Rodrigo Ronconi, um dos responsáveis pelo Polo Storico, diz que “o primeiro passo quando se encontra um Lamborghini para ser restaurado é a verificação da identidade, com a busca de números de chassis, de motor, da caixa de câmbio etc.”. Só depois começam os trabalhos de investigação de todas as peças, procura das cores originais e de revestimentos, com base em toda a documentação em papel existente em enormes dossiês que ocupam as muitas prateleiras do Polo Storico.
Toda a documentação será digitalizada para que tudo possa se tornar mais facilmente preservado e consultado no futuro. “A Lamborghini teve vários donos e a informação estava muito dispersa em diversos países do mundo, por isso foi um trabalho muito complicado e moroso”, conclui Ronconi.
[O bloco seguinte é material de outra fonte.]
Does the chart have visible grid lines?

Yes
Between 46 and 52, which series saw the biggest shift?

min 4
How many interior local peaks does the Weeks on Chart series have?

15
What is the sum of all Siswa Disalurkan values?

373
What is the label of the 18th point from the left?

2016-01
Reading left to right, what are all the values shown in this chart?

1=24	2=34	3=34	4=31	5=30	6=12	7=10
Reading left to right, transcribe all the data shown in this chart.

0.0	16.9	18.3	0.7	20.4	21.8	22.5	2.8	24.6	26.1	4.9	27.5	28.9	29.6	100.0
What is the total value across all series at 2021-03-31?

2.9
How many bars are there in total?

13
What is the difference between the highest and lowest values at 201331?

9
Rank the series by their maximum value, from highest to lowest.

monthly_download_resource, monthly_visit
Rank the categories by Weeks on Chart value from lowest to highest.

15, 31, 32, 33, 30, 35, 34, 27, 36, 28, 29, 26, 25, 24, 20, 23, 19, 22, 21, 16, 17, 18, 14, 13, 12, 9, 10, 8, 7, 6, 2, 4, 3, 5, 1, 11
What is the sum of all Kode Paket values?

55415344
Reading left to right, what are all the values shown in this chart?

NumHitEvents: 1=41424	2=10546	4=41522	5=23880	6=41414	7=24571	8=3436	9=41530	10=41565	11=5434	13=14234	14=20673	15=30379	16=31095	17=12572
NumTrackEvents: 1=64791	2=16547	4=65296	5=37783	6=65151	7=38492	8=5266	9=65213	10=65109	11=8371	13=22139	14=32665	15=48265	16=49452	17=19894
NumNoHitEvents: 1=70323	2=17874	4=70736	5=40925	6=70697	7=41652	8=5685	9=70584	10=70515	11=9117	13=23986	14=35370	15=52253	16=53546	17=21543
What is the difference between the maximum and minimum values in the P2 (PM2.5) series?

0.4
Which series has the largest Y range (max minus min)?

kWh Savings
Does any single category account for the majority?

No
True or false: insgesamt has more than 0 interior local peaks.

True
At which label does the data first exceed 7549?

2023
Um dos veículos aqui restaurados que ficaram famosos nos últimos tempos foi um Countach LP 500 no tom amarelo Giallo Fly Speciale. Esse modelo foi apresentado no Salão de Genebra de 1971 e destruído três anos mais tarde (em março de 1974) em um teste de colisão para homologação. O que sobrou do carro tinha sido dado como desaparecido, mas um colecionador inglês encontrou-o e solicitou a intervenção do Polo Storico para o “ressuscitá-lo”.
Foram necessárias 25 mil horas para que a missão fosse concluída. O Centro Stile Lamborghini deu uma contribuição imprescindível, redesenhando a carroceria de forma que ficasse exatamente igual à original. Os componentes mecânicos usados eram todos originais restaurados ou peças feitas especificamente para o modelo. No caso do chassi e da carroceria, foram refeitos à mão por bate-chapas especializados e até a Pirelli colaborou produzindo um jogo de pneus idêntico ao do carro original.
No final, o orgulhoso proprietário recebeu — como todos os outros — o livro de registro do seu carro restaurado, com informações sobre todos os componentes, cores, números de peças, especificações técnicas e fotografias. Assim nascia mais um Lamborghini clássico muito especial.